Plain-text engineering files
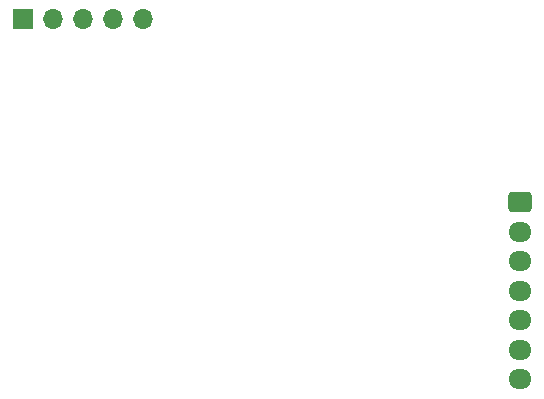
<source format=gbs>
G04 #@! TF.GenerationSoftware,KiCad,Pcbnew,(6.0.9)*
G04 #@! TF.CreationDate,2023-02-25T19:24:10-07:00*
G04 #@! TF.ProjectId,AutoDischarger,4175746f-4469-4736-9368-61726765722e,rev?*
G04 #@! TF.SameCoordinates,Original*
G04 #@! TF.FileFunction,Soldermask,Bot*
G04 #@! TF.FilePolarity,Negative*
%FSLAX46Y46*%
G04 Gerber Fmt 4.6, Leading zero omitted, Abs format (unit mm)*
G04 Created by KiCad (PCBNEW (6.0.9)) date 2023-02-25 19:24:10*
%MOMM*%
%LPD*%
G01*
G04 APERTURE LIST*
G04 Aperture macros list*
%AMRoundRect*
0 Rectangle with rounded corners*
0 $1 Rounding radius*
0 $2 $3 $4 $5 $6 $7 $8 $9 X,Y pos of 4 corners*
0 Add a 4 corners polygon primitive as box body*
4,1,4,$2,$3,$4,$5,$6,$7,$8,$9,$2,$3,0*
0 Add four circle primitives for the rounded corners*
1,1,$1+$1,$2,$3*
1,1,$1+$1,$4,$5*
1,1,$1+$1,$6,$7*
1,1,$1+$1,$8,$9*
0 Add four rect primitives between the rounded corners*
20,1,$1+$1,$2,$3,$4,$5,0*
20,1,$1+$1,$4,$5,$6,$7,0*
20,1,$1+$1,$6,$7,$8,$9,0*
20,1,$1+$1,$8,$9,$2,$3,0*%
G04 Aperture macros list end*
%ADD10R,1.700000X1.700000*%
%ADD11O,1.700000X1.700000*%
%ADD12RoundRect,0.250000X-0.725000X0.600000X-0.725000X-0.600000X0.725000X-0.600000X0.725000X0.600000X0*%
%ADD13O,1.950000X1.700000*%
G04 APERTURE END LIST*
D10*
X110925000Y-89000000D03*
D11*
X113465000Y-89000000D03*
X116005000Y-89000000D03*
X118545000Y-89000000D03*
X121085000Y-89000000D03*
D12*
X153000000Y-104500000D03*
D13*
X153000000Y-107000000D03*
X153000000Y-109500000D03*
X153000000Y-112000000D03*
X153000000Y-114500000D03*
X153000000Y-117000000D03*
X153000000Y-119500000D03*
M02*

</source>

• _JOB ITEM_
Find the line that contains "X110925000Y-89000000D03*" in the data above. Reproduce it and every later line exactly, through the last one.

• _RESPONSE TO THE TASK_
X110925000Y-89000000D03*
D11*
X113465000Y-89000000D03*
X116005000Y-89000000D03*
X118545000Y-89000000D03*
X121085000Y-89000000D03*
D12*
X153000000Y-104500000D03*
D13*
X153000000Y-107000000D03*
X153000000Y-109500000D03*
X153000000Y-112000000D03*
X153000000Y-114500000D03*
X153000000Y-117000000D03*
X153000000Y-119500000D03*
M02*

</source>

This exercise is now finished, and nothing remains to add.